• Problem to work on: Reproduce each line of text in the listing below word for word and in the same order. Omit the picture markers.

• Supplied information:

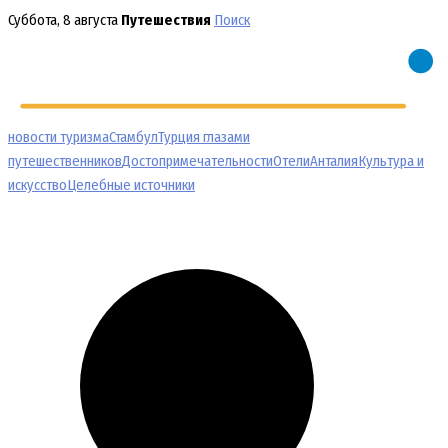
Перейти
Суббота, 8 августа
Путешествия
Поиск
к
содержимому
новости туризма
Стамбул
Турция глазами
путешественников
Достопримечательности
Отели
Анталия
Культура и
искусство
Целебные источники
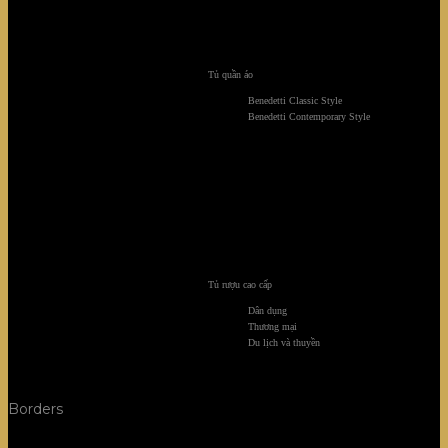
Tủ quần áo
Benedetti Classic Style
Benedetti Contemporary Style
Tủ rượu cao cấp
Dân dụng
Thương mại
Du lịch và thuyền
Borders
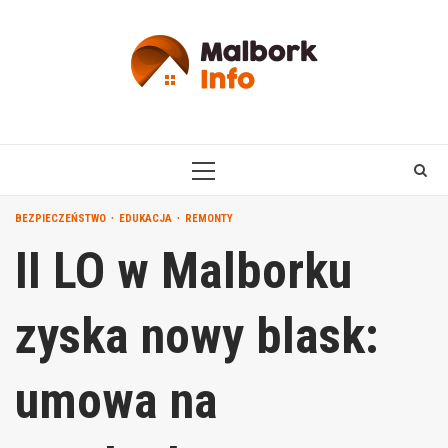
Skip
to
content
PRIMARY
MENU
BEZPIECZEŃSTWO
EDUKACJA
REMONTY
II LO w Malborku
zyska nowy blask:
umowa na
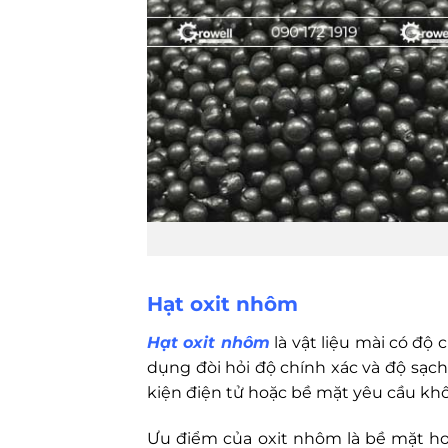
Hạt oxit nhôm
Hạt oxit nhôm
là vật liệu mài có độ
dụng đòi hỏi độ chính xác và độ sạc
kiện điện tử hoặc bề mặt yêu cầu kh
Ưu điểm của oxit nhôm là bề mặt hoà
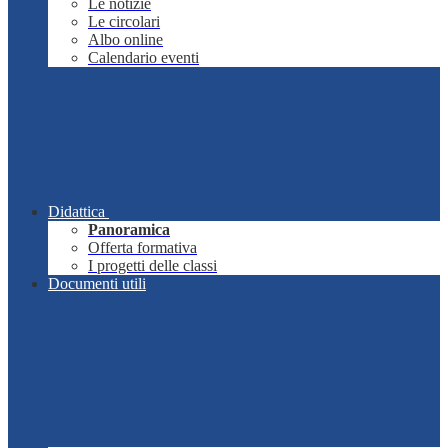
Le notizie
Le circolari
Albo online
Calendario eventi
Didattica
Panoramica
Offerta formativa
I progetti delle classi
Documenti utili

• Answer section:
Перейти
Суббота, 8 августа
Путешествия
Поиск
к
содержимому
новости туризма
Стамбул
Турция глазами
путешественников
Достопримечательности
Отели
Анталия
Культура и
искусство
Целебные источники
Tủ quần áo
Benedetti Classic Style
Benedetti Contemporary Style
Tủ rượu cao cấp
Dân dụng
Thương mại
Du lịch và thuyền
Borders
Skip
to
content
PRIMARY
MENU
BEZPIECZEŃSTWO
EDUKACJA
REMONTY
II LO w Malborku
zyska nowy blask:
umowa na
Hạt oxit nhôm
Hạt oxit nhôm
là vật liệu mài có độ
dụng đòi hỏi độ chính xác và độ sạc
kiện điện tử hoặc bề mặt yêu cầu kh
Ưu điểm của oxit nhôm là bề mặt hoà
Le notizie
Le circolari
Albo online
Calendario eventi
Didattica
Panoramica
Offerta formativa
I progetti delle classi
Documenti utili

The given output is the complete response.